▶ [Supplied text]
=-=-=
Well I didn’t, obviously, but I can see why others might be less punctilious. Even if you haven’t set out to cheat the system, those cold-callers can be very persuasive. Ten grand of free money is quite a lot to turn down, especially when you’ve been reassured that it’s already in the price, that no one is going to get hurt and that anyway, you actually might have been slightly injured, it’s just that you haven’t quite realised it yet.

After three or four months, the personal injuries calls dried up, but the hassle wasn’t over. There was still the business of getting the coachwork on the car fixed, which I’d expected would take a couple of days at most. And so, in an honest world, it would do: it’s not like your car needs to be steeped in baby oil for a week before it’s ready for the panel-beating process. That job could have been finished in an afternoon.

But car insurance doesn’t work like that. The system is designed so that as many subsidiary industries as possible can get their snouts in the trough. The panel-beating company will arrange to have your car in for seven days when it only really needed one. This in turn benefits your insurer’s hire company partner, which rents you a vehicle on a like-for-like basis, and often can charge more than the actual repair of your car.

It did in my case: the repair costs were £997; the car hire costs £1,326. Would any of us have permitted such wanton extravagance if we’d been paying for it ourselves? I don’t think so. First, I would have insisted that my car was mended in a day (or a couple, max), as it should have been. Second, I would have rented the cheapest runaround possible, rather than forking out for the top-of-the-range beast that was imposed on me by my insurer to keep me going while I was deprived of my ordinary Skoda.
=-=-=
▶ [Raw records]
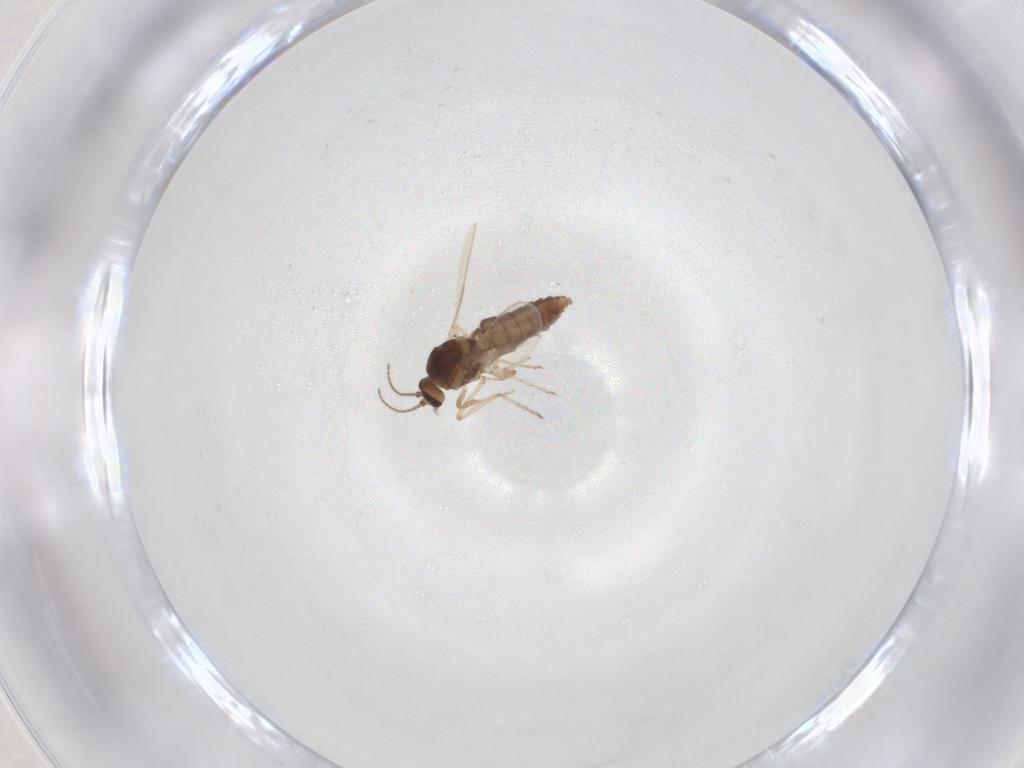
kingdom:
=-=-=
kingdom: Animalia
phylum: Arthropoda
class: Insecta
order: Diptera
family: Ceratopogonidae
=-=-=
▶ [Actions to take]
[A] In the car insurance piece, how much did the car hire cost?
[B] Write the next part of the car insurance piece, picking up after its last sentence.

▶ [Exercise answers]
[A] £1,326

[B]
And guess where I got those repair figures? Only from the solicitor’s letter I had the other day informing me that Mark’s insurance company was contesting my claim — why, it was never explained — and that therefore this solicitor’s firm had been instructed to pursue it on my behalf at the rate of £200 per hour plus VAT. I wouldn’t have to pay this myself, the letter explained. My legal expenses insurance cover would indemnify me. Well great. But this money doesn’t come from nowhere, does it? It will end up, like all those fake whiplash claims, being used to drive up the cost of motor insurance for everyone else.

The average cost of fully comprehensive car insurance is now well over £1,000. If even half of that money is honestly earned and spent, I’d be amazed. Our motor insurance industry is run like a Mafia cartel and almost everyone involved should be thoroughly ashamed of themselves. The Office of Fair Trading claimed to have been investigating the problem three years ago. It doesn’t appear to have made much progress.